### [Aim of the exercise]
When you reach the line containing "32: (177, 207, 10.18)" in the records below, start copying exactly, and stop once you have copied the line containing "38: (170, 332, 5.96)".

*****

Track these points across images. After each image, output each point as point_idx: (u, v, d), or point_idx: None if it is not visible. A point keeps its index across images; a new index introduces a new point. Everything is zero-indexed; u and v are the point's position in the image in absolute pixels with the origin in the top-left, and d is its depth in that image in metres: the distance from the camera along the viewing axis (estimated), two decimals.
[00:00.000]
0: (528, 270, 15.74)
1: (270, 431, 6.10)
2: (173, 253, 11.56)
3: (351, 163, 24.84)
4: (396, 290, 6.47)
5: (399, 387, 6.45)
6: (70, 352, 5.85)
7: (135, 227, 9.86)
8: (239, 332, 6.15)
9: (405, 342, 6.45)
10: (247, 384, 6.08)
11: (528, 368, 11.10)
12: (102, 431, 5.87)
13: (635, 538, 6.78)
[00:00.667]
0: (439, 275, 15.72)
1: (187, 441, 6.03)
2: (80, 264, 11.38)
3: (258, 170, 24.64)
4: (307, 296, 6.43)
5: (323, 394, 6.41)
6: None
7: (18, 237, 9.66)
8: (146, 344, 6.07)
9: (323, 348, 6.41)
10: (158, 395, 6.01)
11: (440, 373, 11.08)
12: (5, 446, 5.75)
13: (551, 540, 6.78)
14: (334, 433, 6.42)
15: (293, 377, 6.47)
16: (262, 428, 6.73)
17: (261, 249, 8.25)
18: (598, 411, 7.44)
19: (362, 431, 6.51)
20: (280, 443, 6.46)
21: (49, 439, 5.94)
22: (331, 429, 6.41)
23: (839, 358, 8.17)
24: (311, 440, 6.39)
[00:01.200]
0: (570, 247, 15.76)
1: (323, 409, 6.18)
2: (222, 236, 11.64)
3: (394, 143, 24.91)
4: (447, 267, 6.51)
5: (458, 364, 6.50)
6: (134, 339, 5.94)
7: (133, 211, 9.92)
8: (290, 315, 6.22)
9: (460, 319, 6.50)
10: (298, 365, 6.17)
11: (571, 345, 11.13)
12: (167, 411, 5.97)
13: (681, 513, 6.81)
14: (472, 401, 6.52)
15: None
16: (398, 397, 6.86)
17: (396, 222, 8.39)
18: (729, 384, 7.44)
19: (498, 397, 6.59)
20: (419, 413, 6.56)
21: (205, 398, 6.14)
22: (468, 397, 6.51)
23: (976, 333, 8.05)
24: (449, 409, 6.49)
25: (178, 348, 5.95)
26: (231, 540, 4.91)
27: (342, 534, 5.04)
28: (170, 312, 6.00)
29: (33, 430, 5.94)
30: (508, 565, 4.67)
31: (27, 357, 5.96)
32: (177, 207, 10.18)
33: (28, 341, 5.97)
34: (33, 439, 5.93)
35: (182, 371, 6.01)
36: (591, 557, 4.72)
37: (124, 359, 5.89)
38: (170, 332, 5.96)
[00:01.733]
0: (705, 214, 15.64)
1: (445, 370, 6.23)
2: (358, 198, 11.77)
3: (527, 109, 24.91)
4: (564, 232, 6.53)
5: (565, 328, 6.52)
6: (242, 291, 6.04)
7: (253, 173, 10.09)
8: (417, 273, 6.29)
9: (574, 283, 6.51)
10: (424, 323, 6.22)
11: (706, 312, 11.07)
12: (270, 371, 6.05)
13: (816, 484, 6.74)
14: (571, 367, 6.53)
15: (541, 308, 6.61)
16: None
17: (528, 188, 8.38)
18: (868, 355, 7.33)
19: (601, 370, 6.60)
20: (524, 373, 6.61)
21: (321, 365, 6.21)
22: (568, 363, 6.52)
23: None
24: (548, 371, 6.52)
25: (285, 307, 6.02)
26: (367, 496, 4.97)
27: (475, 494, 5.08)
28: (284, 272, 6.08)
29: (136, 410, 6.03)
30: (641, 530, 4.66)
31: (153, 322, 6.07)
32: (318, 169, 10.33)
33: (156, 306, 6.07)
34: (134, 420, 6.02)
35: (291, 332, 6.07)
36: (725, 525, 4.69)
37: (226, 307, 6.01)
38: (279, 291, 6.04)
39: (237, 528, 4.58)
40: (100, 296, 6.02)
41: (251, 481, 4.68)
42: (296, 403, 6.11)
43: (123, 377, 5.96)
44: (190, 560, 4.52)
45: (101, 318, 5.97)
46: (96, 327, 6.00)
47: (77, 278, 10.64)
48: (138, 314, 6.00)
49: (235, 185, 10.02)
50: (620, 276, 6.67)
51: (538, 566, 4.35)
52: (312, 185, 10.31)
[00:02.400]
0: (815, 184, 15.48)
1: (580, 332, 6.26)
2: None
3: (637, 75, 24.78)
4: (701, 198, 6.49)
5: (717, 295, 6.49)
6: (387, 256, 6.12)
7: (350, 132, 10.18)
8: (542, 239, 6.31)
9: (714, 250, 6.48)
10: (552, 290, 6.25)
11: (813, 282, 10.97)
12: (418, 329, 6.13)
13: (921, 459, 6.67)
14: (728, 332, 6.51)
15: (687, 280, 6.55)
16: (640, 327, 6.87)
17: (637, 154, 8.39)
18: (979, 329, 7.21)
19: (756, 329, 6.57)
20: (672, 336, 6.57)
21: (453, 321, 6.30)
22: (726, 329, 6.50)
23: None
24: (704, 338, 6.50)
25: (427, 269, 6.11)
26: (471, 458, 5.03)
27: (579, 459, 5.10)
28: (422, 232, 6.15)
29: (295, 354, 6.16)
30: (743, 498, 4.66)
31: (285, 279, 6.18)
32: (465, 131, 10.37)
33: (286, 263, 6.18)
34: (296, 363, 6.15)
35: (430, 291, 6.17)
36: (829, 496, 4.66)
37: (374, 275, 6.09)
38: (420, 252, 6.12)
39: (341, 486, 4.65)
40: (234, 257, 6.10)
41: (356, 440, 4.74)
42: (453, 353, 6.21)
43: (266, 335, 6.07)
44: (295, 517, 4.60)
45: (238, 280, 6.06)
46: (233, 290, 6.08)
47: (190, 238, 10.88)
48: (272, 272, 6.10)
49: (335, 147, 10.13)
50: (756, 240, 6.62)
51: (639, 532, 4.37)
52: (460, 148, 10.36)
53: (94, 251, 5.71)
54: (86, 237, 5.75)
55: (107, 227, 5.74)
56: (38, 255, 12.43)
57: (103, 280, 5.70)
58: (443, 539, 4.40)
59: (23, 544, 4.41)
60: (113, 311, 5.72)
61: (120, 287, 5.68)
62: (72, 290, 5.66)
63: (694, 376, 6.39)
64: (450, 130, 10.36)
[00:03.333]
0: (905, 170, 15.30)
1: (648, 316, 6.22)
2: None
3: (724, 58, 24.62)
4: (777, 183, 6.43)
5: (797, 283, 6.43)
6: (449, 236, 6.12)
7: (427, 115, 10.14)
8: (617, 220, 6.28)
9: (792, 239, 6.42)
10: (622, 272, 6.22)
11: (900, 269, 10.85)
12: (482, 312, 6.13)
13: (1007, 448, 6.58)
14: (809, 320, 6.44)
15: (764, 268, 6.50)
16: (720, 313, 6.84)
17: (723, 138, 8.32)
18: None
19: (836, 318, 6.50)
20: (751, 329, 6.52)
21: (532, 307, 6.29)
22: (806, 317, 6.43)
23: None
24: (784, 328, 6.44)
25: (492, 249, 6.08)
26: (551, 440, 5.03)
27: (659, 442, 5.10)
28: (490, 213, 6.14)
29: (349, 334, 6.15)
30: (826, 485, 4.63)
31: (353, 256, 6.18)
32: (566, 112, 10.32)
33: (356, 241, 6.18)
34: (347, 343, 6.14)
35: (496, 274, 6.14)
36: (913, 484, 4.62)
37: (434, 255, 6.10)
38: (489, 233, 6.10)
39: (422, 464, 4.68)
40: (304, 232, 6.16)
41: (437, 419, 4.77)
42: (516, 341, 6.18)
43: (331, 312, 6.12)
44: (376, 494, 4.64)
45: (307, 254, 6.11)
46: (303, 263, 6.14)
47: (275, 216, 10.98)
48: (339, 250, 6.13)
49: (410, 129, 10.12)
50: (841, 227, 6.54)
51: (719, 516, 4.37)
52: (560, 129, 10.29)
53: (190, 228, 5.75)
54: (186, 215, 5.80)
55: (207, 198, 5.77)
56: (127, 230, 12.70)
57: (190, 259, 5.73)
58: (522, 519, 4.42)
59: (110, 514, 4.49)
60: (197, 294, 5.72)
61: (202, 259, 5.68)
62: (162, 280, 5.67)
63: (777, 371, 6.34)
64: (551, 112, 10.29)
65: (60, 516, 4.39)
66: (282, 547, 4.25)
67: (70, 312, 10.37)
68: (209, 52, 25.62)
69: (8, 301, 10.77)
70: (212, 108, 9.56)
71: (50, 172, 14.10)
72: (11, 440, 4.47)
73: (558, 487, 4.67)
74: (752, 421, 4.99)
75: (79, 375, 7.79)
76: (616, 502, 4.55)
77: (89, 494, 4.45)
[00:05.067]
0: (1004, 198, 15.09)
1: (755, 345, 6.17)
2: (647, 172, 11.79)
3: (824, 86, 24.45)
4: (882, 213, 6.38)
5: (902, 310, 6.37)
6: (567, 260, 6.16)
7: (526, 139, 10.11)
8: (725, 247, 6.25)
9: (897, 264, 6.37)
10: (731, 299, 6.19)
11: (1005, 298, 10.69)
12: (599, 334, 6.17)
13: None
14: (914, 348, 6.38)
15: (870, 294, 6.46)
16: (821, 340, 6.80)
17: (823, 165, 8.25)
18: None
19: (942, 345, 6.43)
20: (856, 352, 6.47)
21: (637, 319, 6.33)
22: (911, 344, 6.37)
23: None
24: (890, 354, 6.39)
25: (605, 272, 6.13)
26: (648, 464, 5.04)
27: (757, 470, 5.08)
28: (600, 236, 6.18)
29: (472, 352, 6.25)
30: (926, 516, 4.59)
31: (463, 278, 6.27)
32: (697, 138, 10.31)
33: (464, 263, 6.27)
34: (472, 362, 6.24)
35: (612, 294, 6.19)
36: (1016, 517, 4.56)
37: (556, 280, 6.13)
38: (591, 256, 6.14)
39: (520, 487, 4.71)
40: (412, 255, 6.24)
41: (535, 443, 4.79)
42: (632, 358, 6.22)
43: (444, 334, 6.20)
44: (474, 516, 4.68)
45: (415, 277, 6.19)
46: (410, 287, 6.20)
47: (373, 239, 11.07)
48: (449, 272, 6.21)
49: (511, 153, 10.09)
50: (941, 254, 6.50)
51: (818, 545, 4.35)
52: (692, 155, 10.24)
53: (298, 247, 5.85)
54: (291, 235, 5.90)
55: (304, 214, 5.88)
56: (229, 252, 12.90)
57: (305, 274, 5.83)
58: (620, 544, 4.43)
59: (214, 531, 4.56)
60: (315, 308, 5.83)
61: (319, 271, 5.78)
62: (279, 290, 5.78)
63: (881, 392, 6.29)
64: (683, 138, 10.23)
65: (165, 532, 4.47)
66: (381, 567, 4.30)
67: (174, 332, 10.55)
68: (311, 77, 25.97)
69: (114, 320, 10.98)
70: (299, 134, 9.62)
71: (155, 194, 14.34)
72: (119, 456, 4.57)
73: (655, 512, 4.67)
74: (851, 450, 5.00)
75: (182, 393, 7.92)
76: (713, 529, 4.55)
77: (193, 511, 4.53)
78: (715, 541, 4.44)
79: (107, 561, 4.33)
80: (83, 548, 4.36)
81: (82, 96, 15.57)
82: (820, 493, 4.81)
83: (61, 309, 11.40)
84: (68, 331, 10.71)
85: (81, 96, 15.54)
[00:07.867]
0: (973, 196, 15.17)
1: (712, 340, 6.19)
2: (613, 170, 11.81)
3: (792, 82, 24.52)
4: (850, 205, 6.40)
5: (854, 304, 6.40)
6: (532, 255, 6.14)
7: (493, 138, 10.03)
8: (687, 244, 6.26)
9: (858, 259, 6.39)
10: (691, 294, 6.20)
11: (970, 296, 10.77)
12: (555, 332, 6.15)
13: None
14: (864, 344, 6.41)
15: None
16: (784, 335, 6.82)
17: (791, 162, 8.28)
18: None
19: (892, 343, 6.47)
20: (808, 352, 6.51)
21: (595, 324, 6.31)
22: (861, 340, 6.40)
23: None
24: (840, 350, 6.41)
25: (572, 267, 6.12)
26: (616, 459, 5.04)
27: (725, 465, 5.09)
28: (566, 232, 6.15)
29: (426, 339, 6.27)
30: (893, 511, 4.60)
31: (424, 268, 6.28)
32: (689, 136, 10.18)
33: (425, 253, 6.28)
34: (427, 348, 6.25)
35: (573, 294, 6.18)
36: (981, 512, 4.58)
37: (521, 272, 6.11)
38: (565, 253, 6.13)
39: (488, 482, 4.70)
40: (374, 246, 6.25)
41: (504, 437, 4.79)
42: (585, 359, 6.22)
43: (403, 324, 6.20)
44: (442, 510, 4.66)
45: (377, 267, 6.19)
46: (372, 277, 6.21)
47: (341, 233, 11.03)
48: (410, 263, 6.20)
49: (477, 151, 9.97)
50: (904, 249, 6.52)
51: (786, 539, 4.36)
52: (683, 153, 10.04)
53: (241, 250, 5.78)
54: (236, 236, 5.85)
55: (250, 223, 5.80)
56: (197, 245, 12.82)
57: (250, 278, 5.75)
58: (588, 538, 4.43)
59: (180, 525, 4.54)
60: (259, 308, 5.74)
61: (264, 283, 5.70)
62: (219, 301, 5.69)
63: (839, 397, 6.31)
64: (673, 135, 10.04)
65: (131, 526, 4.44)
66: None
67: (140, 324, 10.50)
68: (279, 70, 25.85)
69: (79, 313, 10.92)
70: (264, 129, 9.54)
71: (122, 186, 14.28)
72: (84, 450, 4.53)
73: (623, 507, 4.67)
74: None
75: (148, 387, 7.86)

*****

### [Response area]
32: (177, 207, 10.18)
33: (28, 341, 5.97)
34: (33, 439, 5.93)
35: (182, 371, 6.01)
36: (591, 557, 4.72)
37: (124, 359, 5.89)
38: (170, 332, 5.96)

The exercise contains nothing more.